Dataset >>
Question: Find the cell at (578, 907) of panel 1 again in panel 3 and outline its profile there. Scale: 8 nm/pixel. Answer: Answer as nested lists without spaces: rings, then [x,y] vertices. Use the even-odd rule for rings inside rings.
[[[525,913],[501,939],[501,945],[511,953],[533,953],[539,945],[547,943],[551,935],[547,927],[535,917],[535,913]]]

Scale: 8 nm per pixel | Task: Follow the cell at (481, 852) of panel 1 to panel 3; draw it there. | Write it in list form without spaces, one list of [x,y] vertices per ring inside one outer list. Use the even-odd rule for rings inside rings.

* * *

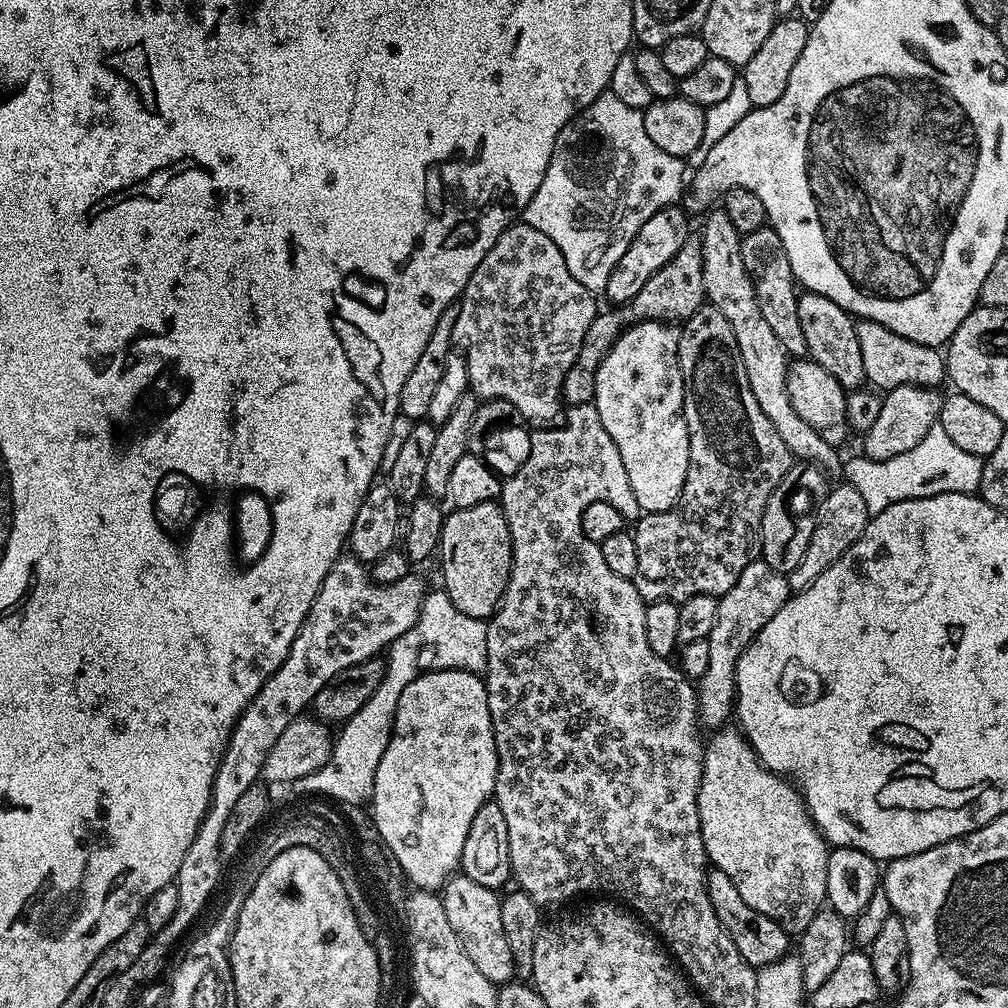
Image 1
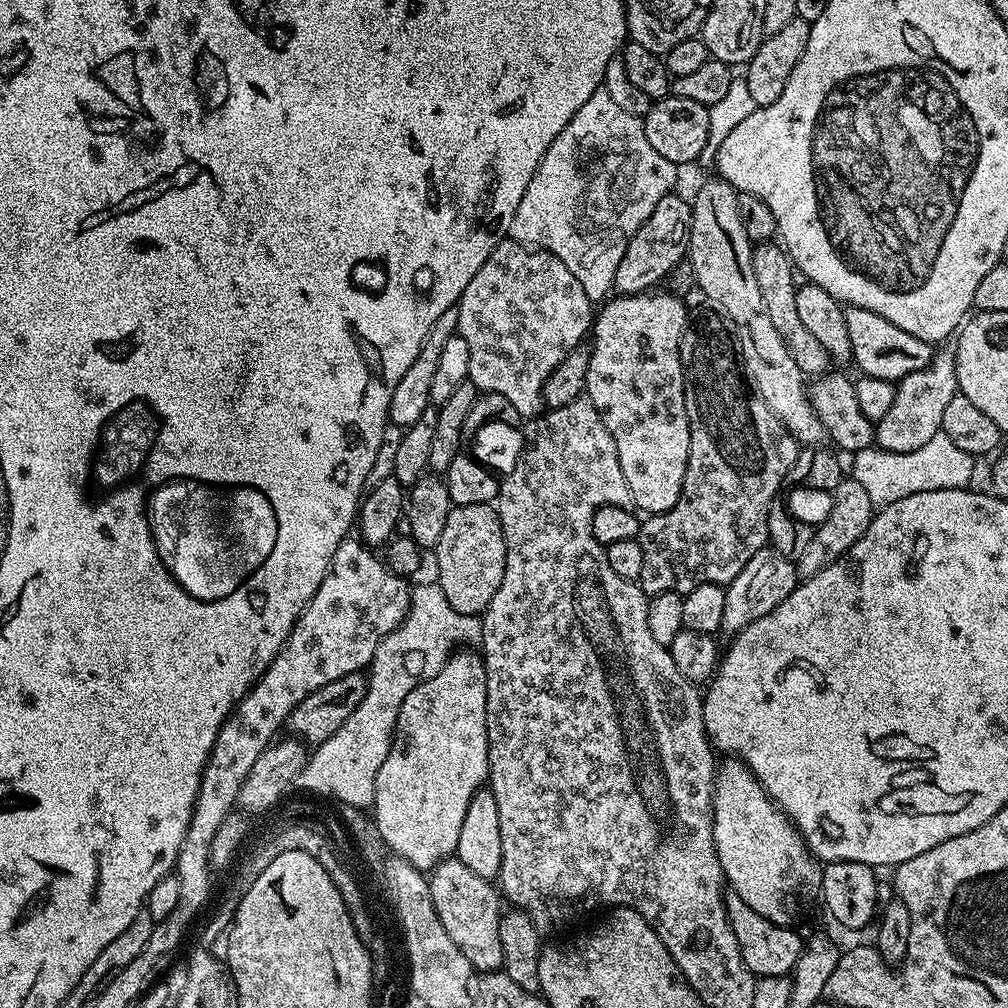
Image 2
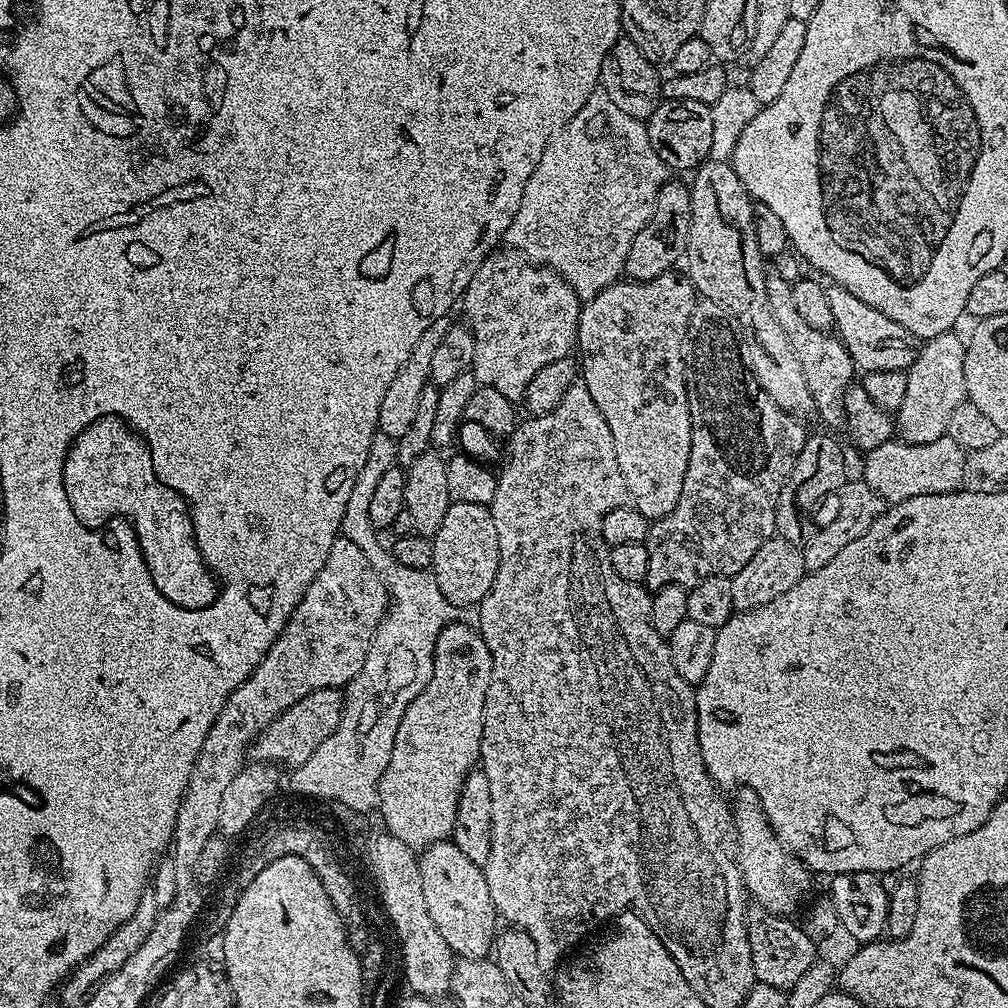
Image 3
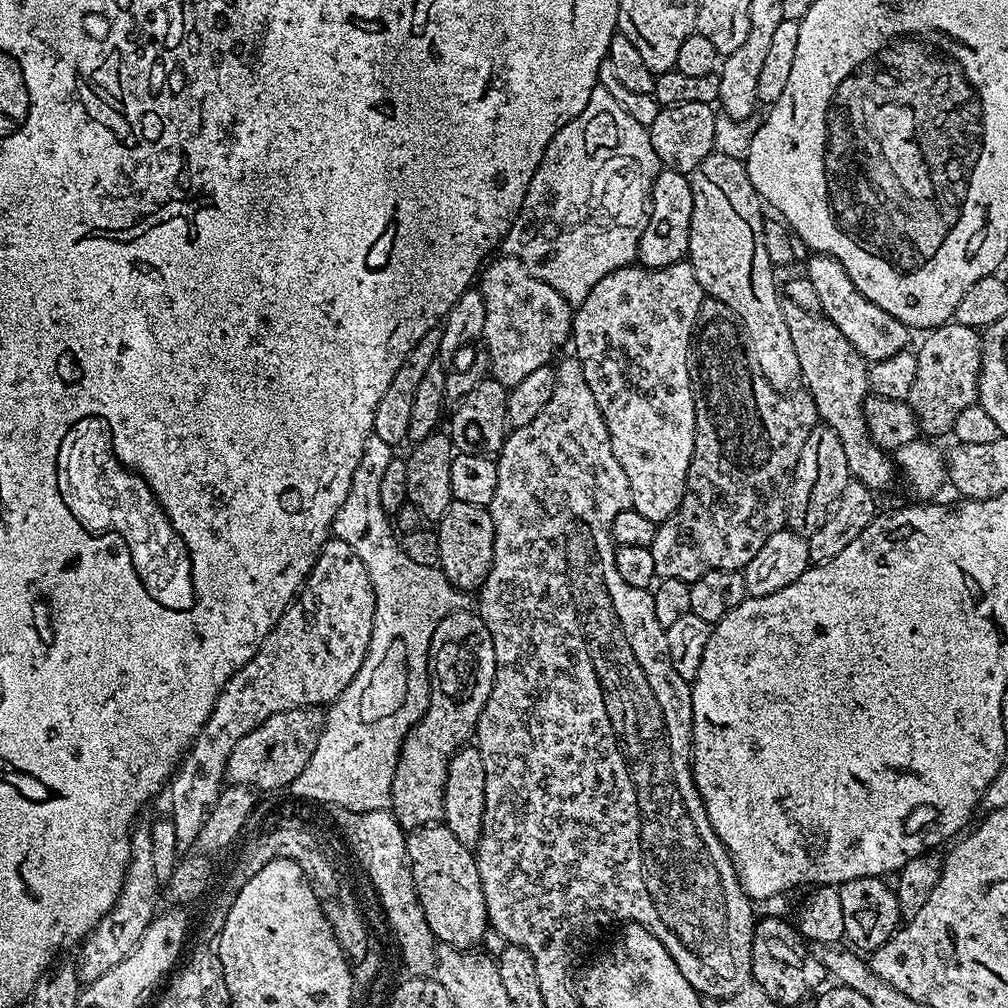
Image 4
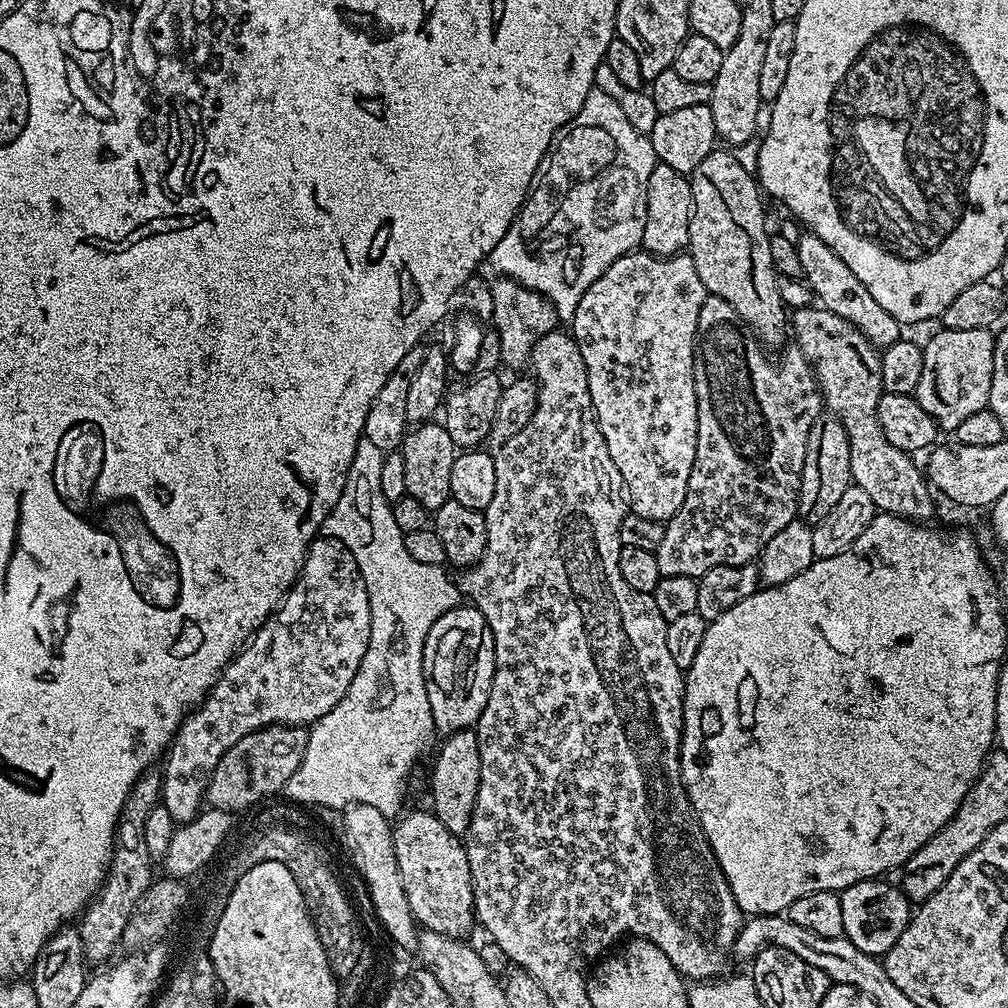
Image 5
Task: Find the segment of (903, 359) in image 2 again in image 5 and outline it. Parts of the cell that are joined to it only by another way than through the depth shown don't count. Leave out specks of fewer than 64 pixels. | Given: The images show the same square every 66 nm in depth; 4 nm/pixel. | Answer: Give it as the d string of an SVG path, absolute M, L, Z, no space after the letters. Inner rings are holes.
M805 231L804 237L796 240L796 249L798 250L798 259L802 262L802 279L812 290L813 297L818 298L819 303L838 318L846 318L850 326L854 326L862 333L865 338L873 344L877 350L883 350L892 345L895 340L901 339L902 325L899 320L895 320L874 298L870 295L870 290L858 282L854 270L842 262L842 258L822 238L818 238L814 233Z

Assignment >> In the material above, locate the line containing "Question: Find the" and the line containing "Scale: 8 nm per". Transcribe exactly those two lines and every line between them, and nothing more.

Task result >>
Question: Find the cell at (578, 907) of panel 1 again in panel 3 and outline its profile there. Scale: 8 nm/pixel. Answer: Answer as nested lists without spaces: rings, then [x,y] vertices. Use the even-odd rule for rings inside rings.
[[[525,913],[501,939],[501,945],[511,953],[533,953],[539,945],[547,943],[551,935],[547,927],[535,917],[535,913]]]

Scale: 8 nm per pixel | Task: Follow the cell at (481, 852) of panel 1 to panel 3; draw it there. | Write it in list form without spaces, one list of [x,y] vertices per ring inside one outer list. Use the even-odd rule for rings inside rings.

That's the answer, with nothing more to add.